THE TASK:
Print the lines in the listing below that fall between the line with "X120432876Y-36602547D01*" and the line with "X120194780Y-35602547D01*", those two lines included, exactly as they stand and with nothing else.

┌─ STORED DATA

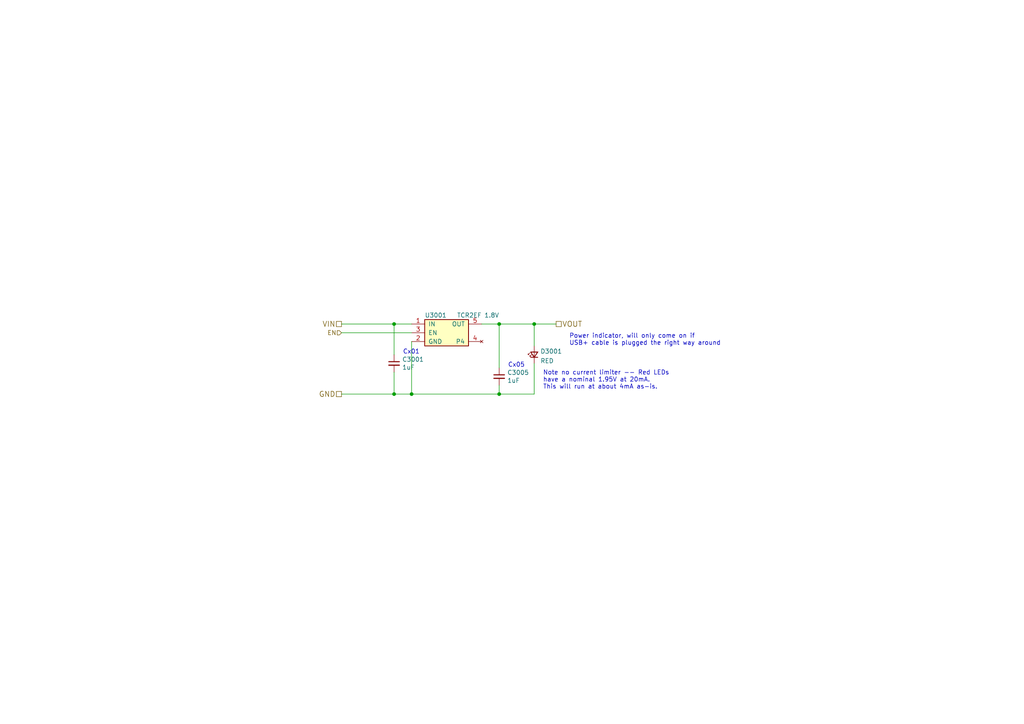
<source format=kicad_sch>
(kicad_sch (version 20211123) (generator eeschema)

  (uuid 36d28cac-aa08-442e-90eb-f1c2d9bab657)

  (paper "A4")

  

  (junction (at 144.78 93.98) (diameter 0) (color 0 0 0 0)
    (uuid 05908ad9-7663-48b8-8050-f0cfdfa65e53)
  )
  (junction (at 154.94 93.98) (diameter 0) (color 0 0 0 0)
    (uuid 0dcd1806-f911-4b1d-b880-15f30daf95fc)
  )
  (junction (at 114.3 93.98) (diameter 0) (color 0 0 0 0)
    (uuid 60d4f05a-eeae-4e31-ac93-d69f19ae8727)
  )
  (junction (at 114.3 114.3) (diameter 0) (color 0 0 0 0)
    (uuid 74e70248-1f20-4297-9548-88efce7b641a)
  )
  (junction (at 119.38 114.3) (diameter 0) (color 0 0 0 0)
    (uuid 76b40195-3d95-4e55-8360-715bc7bf3994)
  )
  (junction (at 144.78 114.3) (diameter 0) (color 0 0 0 0)
    (uuid 9564f3a4-6023-4ead-bcf1-3cc369e5ee32)
  )

  (wire (pts (xy 114.3 93.98) (xy 114.3 102.87))
    (stroke (width 0) (type default) (color 0 0 0 0))
    (uuid 03a9b48c-515a-4cb1-b46a-1bf89cd037ab)
  )
  (wire (pts (xy 99.06 114.3) (xy 114.3 114.3))
    (stroke (width 0) (type default) (color 0 0 0 0))
    (uuid 066ffc38-4742-478d-829a-1e15d81ba33e)
  )
  (wire (pts (xy 144.78 114.3) (xy 144.78 111.76))
    (stroke (width 0) (type default) (color 0 0 0 0))
    (uuid 11b60890-1564-4338-b7ba-c8e2755d8bf4)
  )
  (wire (pts (xy 119.38 99.06) (xy 119.38 114.3))
    (stroke (width 0) (type default) (color 0 0 0 0))
    (uuid 423e0e5b-80a1-4c23-8357-b50ec99ea9e8)
  )
  (wire (pts (xy 119.38 114.3) (xy 144.78 114.3))
    (stroke (width 0) (type default) (color 0 0 0 0))
    (uuid 5981a5d9-d807-475f-bf0f-6ab36ebcd4fa)
  )
  (wire (pts (xy 154.94 105.41) (xy 154.94 114.3))
    (stroke (width 0) (type default) (color 0 0 0 0))
    (uuid 5dc52739-bcd3-43d1-9c54-adbe84a7c08b)
  )
  (wire (pts (xy 114.3 93.98) (xy 119.38 93.98))
    (stroke (width 0) (type default) (color 0 0 0 0))
    (uuid 7950b809-1948-4a5a-be78-87161b7501e1)
  )
  (wire (pts (xy 114.3 114.3) (xy 119.38 114.3))
    (stroke (width 0) (type default) (color 0 0 0 0))
    (uuid 7d355b90-fbfc-4f3a-b642-ae73a383d5fb)
  )
  (wire (pts (xy 154.94 114.3) (xy 144.78 114.3))
    (stroke (width 0) (type default) (color 0 0 0 0))
    (uuid 93c23370-c88c-4540-ac2e-87dd120bc9d7)
  )
  (wire (pts (xy 99.06 93.98) (xy 114.3 93.98))
    (stroke (width 0) (type default) (color 0 0 0 0))
    (uuid 9853632f-c9c6-4a93-91d6-11d18f735496)
  )
  (wire (pts (xy 154.94 93.98) (xy 154.94 100.33))
    (stroke (width 0) (type default) (color 0 0 0 0))
    (uuid a6be7b8b-5301-4539-9fc8-421934019c91)
  )
  (wire (pts (xy 154.94 93.98) (xy 144.78 93.98))
    (stroke (width 0) (type default) (color 0 0 0 0))
    (uuid a7619ca1-8882-4bbb-ab87-f0a6bb01ea91)
  )
  (wire (pts (xy 161.29 93.98) (xy 154.94 93.98))
    (stroke (width 0) (type default) (color 0 0 0 0))
    (uuid de5ab149-aec7-400d-9694-978595402bd1)
  )
  (wire (pts (xy 99.06 96.52) (xy 119.38 96.52))
    (stroke (width 0) (type default) (color 0 0 0 0))
    (uuid dec12de4-46c3-4e51-a9c0-48c60ba2115d)
  )
  (wire (pts (xy 114.3 114.3) (xy 114.3 107.95))
    (stroke (width 0) (type default) (color 0 0 0 0))
    (uuid e4033ed0-598e-4a82-8d6c-1ef79f0c66f4)
  )
  (wire (pts (xy 144.78 93.98) (xy 139.7 93.98))
    (stroke (width 0) (type default) (color 0 0 0 0))
    (uuid e85c4307-62de-4f54-b17c-63a309b8e5f6)
  )
  (wire (pts (xy 144.78 93.98) (xy 144.78 106.68))
    (stroke (width 0) (type default) (color 0 0 0 0))
    (uuid ee791860-95d5-4b43-bc60-4bc859c1014c)
  )

  (text "Cx01" (at 116.84 102.87 0)
    (effects (font (size 1.27 1.27)) (justify left bottom))
    (uuid 587502f5-285b-4bc3-b775-8b50c09e277d)
  )
  (text "Power indicator, will only come on if\nUSB+ cable is plugged the right way around"
    (at 165.1 100.33 0)
    (effects (font (size 1.27 1.27)) (justify left bottom))
    (uuid 590c7ce0-b9ae-45c9-adef-24833a8dc22d)
  )
  (text "Cx05" (at 147.32 106.68 0)
    (effects (font (size 1.27 1.27)) (justify left bottom))
    (uuid 730a2833-6d80-4345-b809-03a07f1eed14)
  )
  (text "Note no current limiter -- Red LEDs\nhave a nominal 1.95V at 20mA. \nThis will run at about 4mA as-is."
    (at 157.48 113.03 0)
    (effects (font (size 1.27 1.27)) (justify left bottom))
    (uuid bf09bdf0-e4e6-4de7-b6af-962be9be8550)
  )

  (hierarchical_label "VOUT" (shape passive) (at 161.29 93.98 0)
    (effects (font (size 1.524 1.524)) (justify left))
    (uuid 406a303a-401f-42af-9356-bc56c1da0985)
  )
  (hierarchical_label "VIN" (shape passive) (at 99.06 93.98 180)
    (effects (font (size 1.524 1.524)) (justify right))
    (uuid 71469d57-edd4-4652-be35-5fb3eeff5378)
  )
  (hierarchical_label "GND" (shape passive) (at 99.06 114.3 180)
    (effects (font (size 1.524 1.524)) (justify right))
    (uuid bf8dcb1e-0278-4d70-affe-28782101b337)
  )
  (hierarchical_label "EN" (shape input) (at 99.06 96.52 180)
    (effects (font (size 1.27 1.27)) (justify right))
    (uuid d593ab83-7faa-451a-be16-01278a12cc6c)
  )

  (symbol (lib_id "Device:C_Small") (at 114.3 105.41 0)
    (in_bom yes) (on_board yes)
    (uuid 3ee55000-41df-418c-bb2c-2e37952b08b4)
    (property "Reference" "C3001" (id 0) (at 116.6368 104.2416 0)
      (effects (font (size 1.27 1.27)) (justify left))
    )
    (property "Value" "1uF" (id 1) (at 116.6368 106.553 0)
      (effects (font (size 1.27 1.27)) (justify left))
    )
    (property "Footprint" "Capacitor_SMD:C_0402_1005Metric" (id 2) (at 114.3 105.41 0)
      (effects (font (size 1.27 1.27)) hide)
    )
    (property "Datasheet" "~" (id 3) (at 114.3 105.41 0)
      (effects (font (size 1.27 1.27)) hide)
    )
    (property "Digikey" "399-C0402C105K9PAC7800CT-ND" (id 4) (at 114.3 105.41 0)
      (effects (font (size 1.27 1.27)) hide)
    )
    (property "Purpose" "Regulator Input" (id 5) (at 114.3 105.41 0)
      (effects (font (size 1.27 1.27)) hide)
    )
    (pin "1" (uuid f90caa5f-5f42-45ad-a609-2978101a199b))
    (pin "2" (uuid 24936d44-8096-48d7-87c9-b6b60e97c2be))
  )

  (symbol (lib_id "Device:C_Small") (at 144.78 109.22 0)
    (in_bom yes) (on_board yes)
    (uuid 96f7b0cd-69bd-455c-9c22-c792858b362b)
    (property "Reference" "C3005" (id 0) (at 147.1168 108.0516 0)
      (effects (font (size 1.27 1.27)) (justify left))
    )
    (property "Value" "1uF" (id 1) (at 147.1168 110.363 0)
      (effects (font (size 1.27 1.27)) (justify left))
    )
    (property "Footprint" "Capacitor_SMD:C_0402_1005Metric" (id 2) (at 144.78 109.22 0)
      (effects (font (size 1.27 1.27)) hide)
    )
    (property "Datasheet" "~" (id 3) (at 144.78 109.22 0)
      (effects (font (size 1.27 1.27)) hide)
    )
    (property "Digikey" "399-C0402C105K9PAC7800CT-ND" (id 4) (at 144.78 109.22 0)
      (effects (font (size 1.27 1.27)) hide)
    )
    (property "Purpose" "Shoulder Regulator output" (id 5) (at 144.78 109.22 0)
      (effects (font (size 1.27 1.27)) hide)
    )
    (property "Dielectric" "X5R" (id 6) (at 144.78 109.22 0)
      (effects (font (size 1.27 1.27)) hide)
    )
    (property "Max Voltage" "6.3V" (id 7) (at 144.78 109.22 0)
      (effects (font (size 1.27 1.27)) hide)
    )
    (property "Precision" "10%" (id 8) (at 144.78 109.22 0)
      (effects (font (size 1.27 1.27)) hide)
    )
    (pin "1" (uuid fac06a88-1c67-4350-94ae-76401d4721ff))
    (pin "2" (uuid 2fc08006-7e4a-413a-9164-54fbbae6d95b))
  )

  (symbol (lib_id "Device:LED_Small") (at 154.94 102.87 90)
    (in_bom yes) (on_board yes) (fields_autoplaced)
    (uuid b266cb1e-f66f-4747-a1c8-f94540985ebe)
    (property "Reference" "D3001" (id 0) (at 156.718 101.898 90)
      (effects (font (size 1.27 1.27)) (justify right))
    )
    (property "Value" "RED" (id 1) (at 156.718 104.6731 90)
      (effects (font (size 1.27 1.27)) (justify right))
    )
    (property "Footprint" "LED_SMD:LED_0603_1608Metric" (id 2) (at 154.94 102.87 90)
      (effects (font (size 1.27 1.27)) hide)
    )
    (property "Datasheet" "~" (id 3) (at 154.94 102.87 90)
      (effects (font (size 1.27 1.27)) hide)
    )
    (property "Digikey" "754-1123-1-ND" (id 4) (at 154.94 102.87 0)
      (effects (font (size 1.27 1.27)) hide)
    )
    (property "Purpose" "Sensor block power indicator" (id 5) (at 154.94 102.87 0)
      (effects (font (size 1.27 1.27)) hide)
    )
    (pin "1" (uuid b06e56ca-8204-4746-8dfa-99885562776b))
    (pin "2" (uuid 422a914e-8b99-4ff0-8ddf-1d6a3d23d7a7))
  )

  (symbol (lib_id "KwanSystems:ADP122") (at 129.54 96.52 0)
    (in_bom yes) (on_board yes)
    (uuid fd7d0499-f685-4baa-9f1b-19c98075cbca)
    (property "Reference" "U3001" (id 0) (at 123.19 91.44 0)
      (effects (font (size 1.27 1.27)) (justify left))
    )
    (property "Value" "TCR2EF 1.8V" (id 1) (at 144.78 91.44 0)
      (effects (font (size 1.27 1.27)) (justify right))
    )
    (property "Footprint" "Package_TO_SOT_SMD:SOT-23-5" (id 2) (at 146.05 102.87 0)
      (effects (font (size 1.27 1.27) italic) hide)
    )
    (property "Datasheet" "https://www.analog.com/media/en/technical-documentation/data-sheets/ADP122_123.pdf" (id 3) (at 132.08 105.41 0)
      (effects (font (size 1.27 1.27)) hide)
    )
    (property "Digikey" "TCR2EF18LM(CTCT-ND" (id 4) (at 129.54 96.52 0)
      (effects (font (size 1.27 1.27)) hide)
    )
    (property "Purpose" "Regulator 3.3V->1.8V" (id 5) (at 129.54 96.52 0)
      (effects (font (size 1.27 1.27)) hide)
    )
    (pin "1" (uuid 7930b728-277d-4038-952b-3db069b80271))
    (pin "2" (uuid 86834605-5a1a-47e0-9cfe-8303f000ac14))
    (pin "3" (uuid deaf90c2-44dd-4f00-aa90-dbc62cdc509e))
    (pin "4" (uuid 6369864f-cef2-4026-93c3-52ef35b6e684))
    (pin "5" (uuid 4777de0c-73ac-4913-929c-4a383aaf28f2))
  )
)

</source>
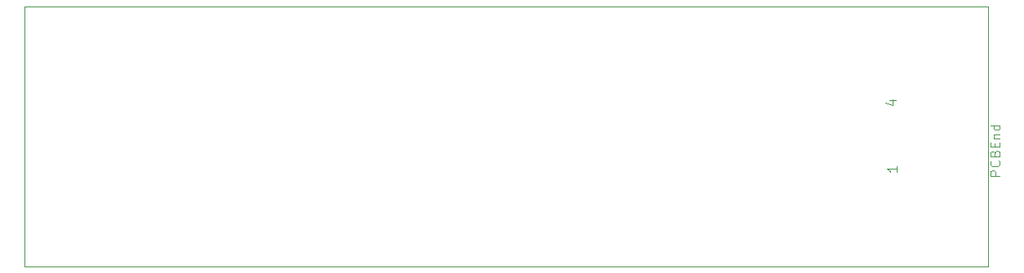
<source format=gbr>
G04 #@! TF.GenerationSoftware,KiCad,Pcbnew,(5.0.0)*
G04 #@! TF.CreationDate,2019-04-15T16:44:06+02:00*
G04 #@! TF.ProjectId,SolarPanelCharger,536F6C617250616E656C436861726765,rev?*
G04 #@! TF.SameCoordinates,Original*
G04 #@! TF.FileFunction,Profile,NP*
%FSLAX46Y46*%
G04 Gerber Fmt 4.6, Leading zero omitted, Abs format (unit mm)*
G04 Created by KiCad (PCBNEW (5.0.0)) date 04/15/19 16:44:06*
%MOMM*%
%LPD*%
G01*
G04 APERTURE LIST*
%ADD10C,0.050000*%
G04 APERTURE END LIST*
D10*
X20000000Y-20000000D02*
X20000000Y-47000000D01*
X20000000Y-47000000D02*
X120000000Y-47000000D01*
X120000000Y-20000000D02*
X120000000Y-47000000D01*
X20000000Y-20000000D02*
X120000000Y-20000000D01*
G04 #@! TO.C,J3*
X121194780Y-37602547D02*
X120194780Y-37602547D01*
X120194780Y-37221595D01*
X120242400Y-37126357D01*
X120290019Y-37078738D01*
X120385257Y-37031119D01*
X120528114Y-37031119D01*
X120623352Y-37078738D01*
X120670971Y-37126357D01*
X120718590Y-37221595D01*
X120718590Y-37602547D01*
X121099542Y-36031119D02*
X121147161Y-36078738D01*
X121194780Y-36221595D01*
X121194780Y-36316833D01*
X121147161Y-36459690D01*
X121051923Y-36554928D01*
X120956685Y-36602547D01*
X120766209Y-36650166D01*
X120623352Y-36650166D01*
X120432876Y-36602547D01*
X120337638Y-36554928D01*
X120242400Y-36459690D01*
X120194780Y-36316833D01*
X120194780Y-36221595D01*
X120242400Y-36078738D01*
X120290019Y-36031119D01*
X120670971Y-35269214D02*
X120718590Y-35126357D01*
X120766209Y-35078738D01*
X120861447Y-35031119D01*
X121004304Y-35031119D01*
X121099542Y-35078738D01*
X121147161Y-35126357D01*
X121194780Y-35221595D01*
X121194780Y-35602547D01*
X120194780Y-35602547D01*
X120194780Y-35269214D01*
X120242400Y-35173976D01*
X120290019Y-35126357D01*
X120385257Y-35078738D01*
X120480495Y-35078738D01*
X120575733Y-35126357D01*
X120623352Y-35173976D01*
X120670971Y-35269214D01*
X120670971Y-35602547D01*
X119957400Y-34840642D02*
X119957400Y-33935880D01*
X120670971Y-34602547D02*
X120670971Y-34269214D01*
X121194780Y-34126357D02*
X121194780Y-34602547D01*
X120194780Y-34602547D01*
X120194780Y-34126357D01*
X119957400Y-33935880D02*
X119957400Y-33031119D01*
X120528114Y-33697785D02*
X121194780Y-33697785D01*
X120623352Y-33697785D02*
X120575733Y-33650166D01*
X120528114Y-33554928D01*
X120528114Y-33412071D01*
X120575733Y-33316833D01*
X120670971Y-33269214D01*
X121194780Y-33269214D01*
X119957400Y-33031119D02*
X119957400Y-32126357D01*
X121194780Y-32364452D02*
X120194780Y-32364452D01*
X121147161Y-32364452D02*
X121194780Y-32459690D01*
X121194780Y-32650166D01*
X121147161Y-32745404D01*
X121099542Y-32793023D01*
X121004304Y-32840642D01*
X120718590Y-32840642D01*
X120623352Y-32793023D01*
X120575733Y-32745404D01*
X120528114Y-32650166D01*
X120528114Y-32459690D01*
X120575733Y-32364452D01*
X110494780Y-36597785D02*
X110494780Y-37169214D01*
X110494780Y-36883500D02*
X109494780Y-36883500D01*
X109637638Y-36978738D01*
X109732876Y-37073976D01*
X109780495Y-37169214D01*
X109728114Y-29793023D02*
X110394780Y-29793023D01*
X109347161Y-30031119D02*
X110061447Y-30269214D01*
X110061447Y-29650166D01*
G04 #@! TD*
M02*

</source>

└─

SOLUTION FOR THIS EXERCISE:
X120432876Y-36602547D01*
X120337638Y-36554928D01*
X120242400Y-36459690D01*
X120194780Y-36316833D01*
X120194780Y-36221595D01*
X120242400Y-36078738D01*
X120290019Y-36031119D01*
X120670971Y-35269214D02*
X120718590Y-35126357D01*
X120766209Y-35078738D01*
X120861447Y-35031119D01*
X121004304Y-35031119D01*
X121099542Y-35078738D01*
X121147161Y-35126357D01*
X121194780Y-35221595D01*
X121194780Y-35602547D01*
X120194780Y-35602547D01*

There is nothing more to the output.